A questão da legitimidade da violência é um dos assuntos filosóficos mais melindrosos e com maiores repercussões na geoestratégia e política internacional. Embora seja um tópico que não pretendo analisar aqui em profundidade, existem algumas concepções que podemos ter como certas, nomeadamente a de que o ódio que é hoje semeado vai contribuir para maior violência no futuro.

Sou um defensor da criação do Estado da Palestina. Vivi lá vários anos, deixei lá muitos e bons amigos e guardo com saudade o tempo que lá passei, mesmo com todas as dificuldades e peculiaridades de viver debaixo de uma ocupação, sob constante ameaça de invasão, num território pobre e sem democracia. Desejo muito que a Palestina possa um dia viver em segurança, liberdade e progresso. Desejo exactamente o mesmo a Israel, sem tirar nem pôr: segurança, liberdade e progresso.

Idealmente, toda a região do Jordão ao Mediterrâneo seria um país secular (Terra Santa / Israel / Palestina) com todos os cidadãos iguais perante a lei, mas esta solução que é defendida por alguns moderados está longe de agradar aos nacionalistas radicais e fundamentalistas de ambos os lados. Provavelmente, tal solução pós-nacionalista nunca será viável. A solução de dois Estados também está impossibilitada com meio milhão de colonos judeus na Cisjordânia e uma muralha que engoliu muitos mais quilómetros quadrados para Israel. Os falcões de ambos os lados da barricada continuam a usar a violência para se legitimarem politicamente.

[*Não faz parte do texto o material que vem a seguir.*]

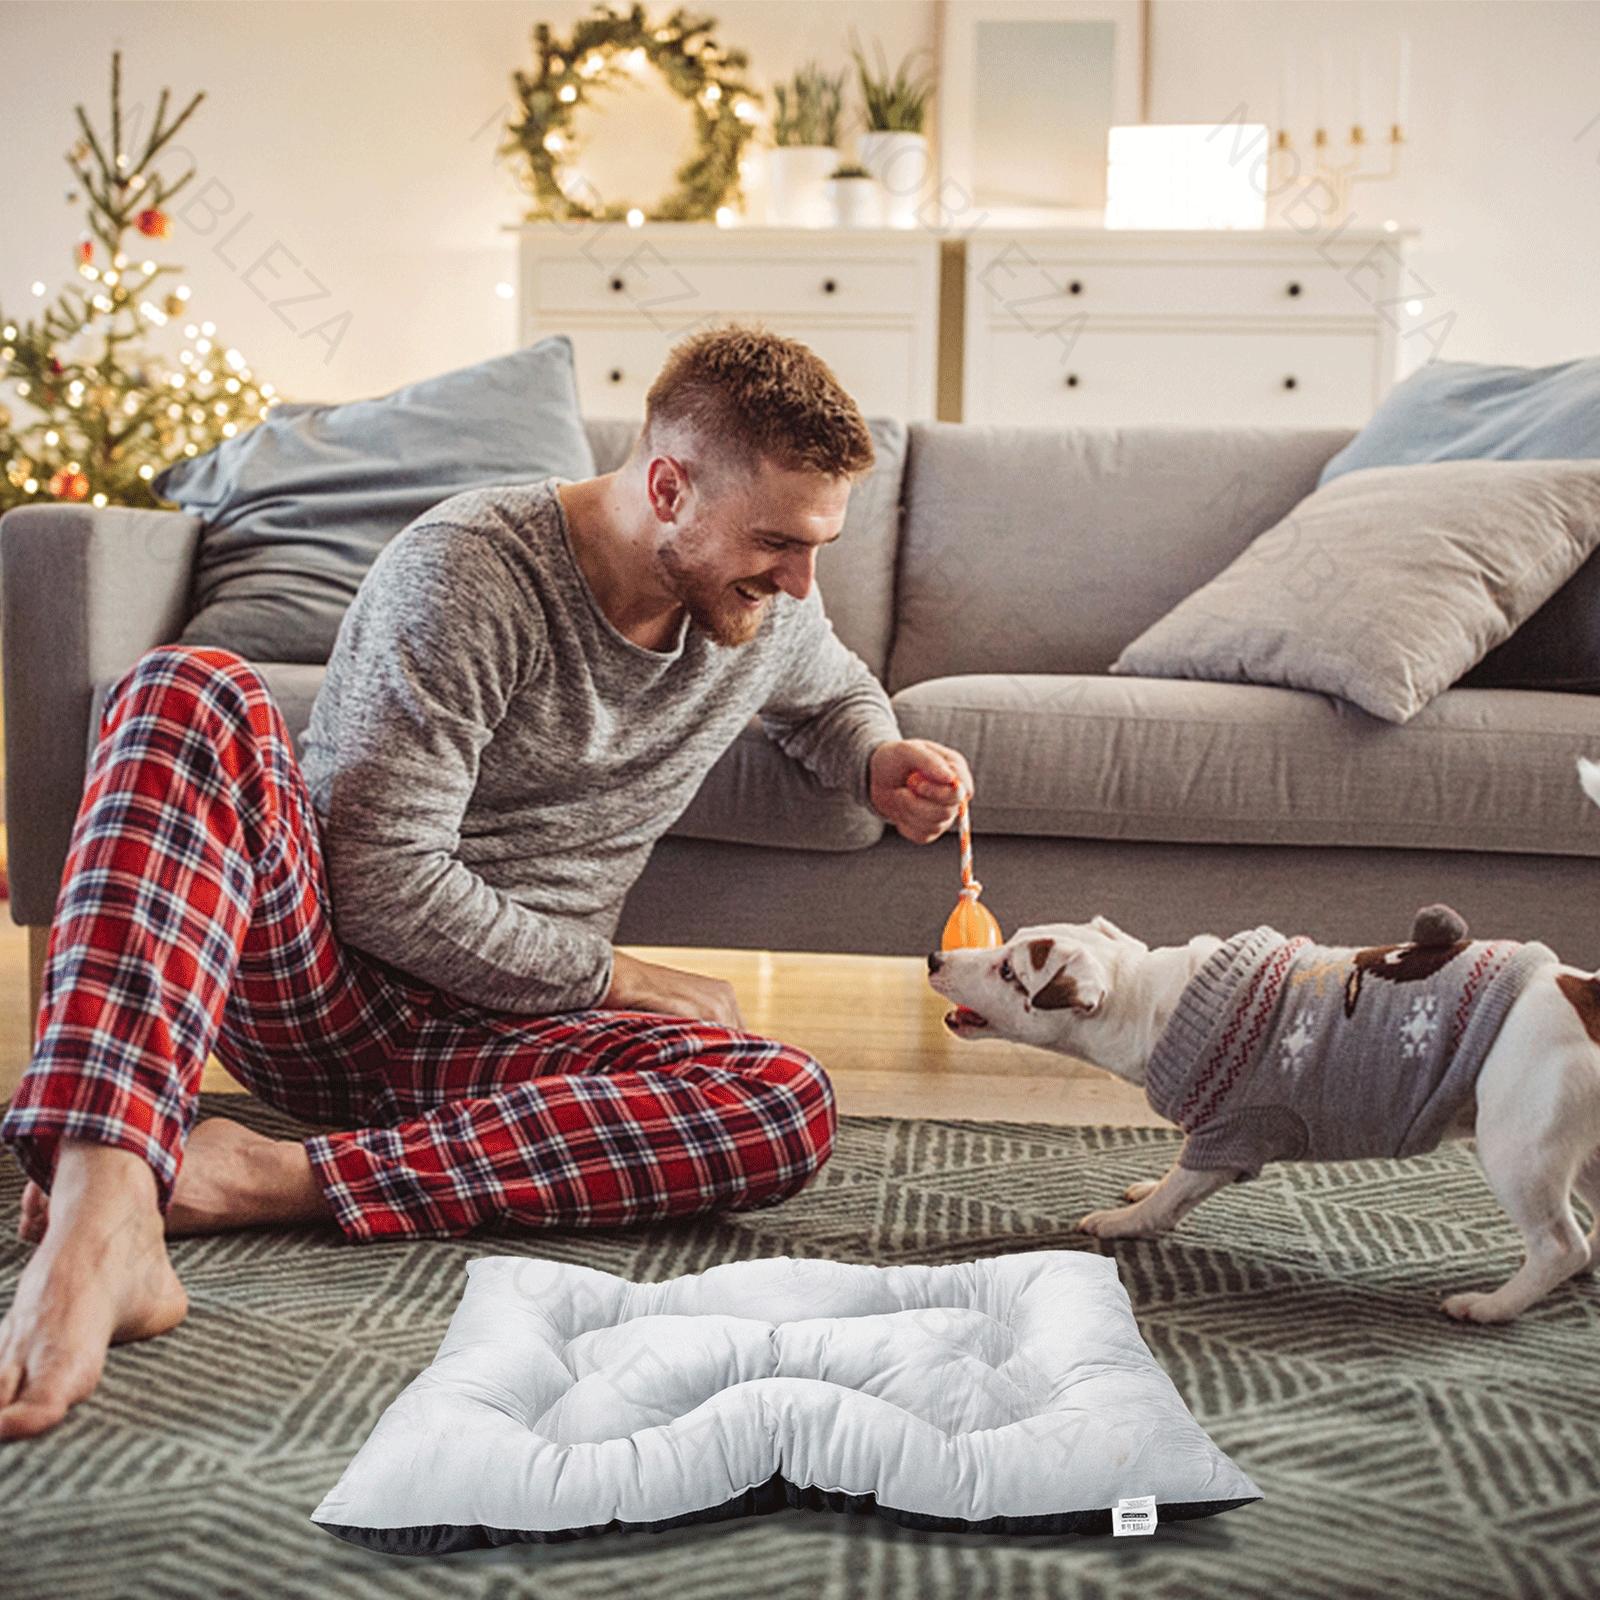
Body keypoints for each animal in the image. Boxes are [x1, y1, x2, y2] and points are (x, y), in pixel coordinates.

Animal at [928, 761, 1600, 1324]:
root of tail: (1584, 991)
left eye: (1009, 972)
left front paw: (1125, 1220)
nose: (935, 958)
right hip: (1584, 1153)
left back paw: (1492, 1305)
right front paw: (1145, 1191)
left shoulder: (1232, 1134)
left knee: (1559, 1245)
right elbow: (1171, 1182)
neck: (1153, 1001)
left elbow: (1174, 1192)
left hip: (1519, 1147)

O general prussiano Carl Von Clausewitz, no seu famoso livro “Vom Kriege” defende que a guerra é uma continuação da política por outros meios. Nas últimas décadas, para o Hamas e para o Likud, a guerra parece ser o principal meio de fazer política. Para o Hamas, a legitimidade política e religiosa de continuarem a lutar quando todos os outros passam por colaboracionistas, enquanto para o Likud de Benjamin Netanyahu, o aumento das tensões entre as comunidades torna extremamente difícil que os partidos árabes no Knesset (parlamento israelita) consigam entrar numa coligação com possibilidades de o destituir.

Não há fim à vista, mas já ajudava se os poderes internacionais (em especial os Estados Unidos da América do qual todos os países da região dependem financeiramente) deixassem de apoiar ou condenar baseados em lógicas tribais e focando-se nos actos efectivos de cada um dos actores. E cada um de nós deveria fazer o mesmo: condenar condutas, não tribos. Não há crimes colectivos. Existem apenas acções e respectivos autores.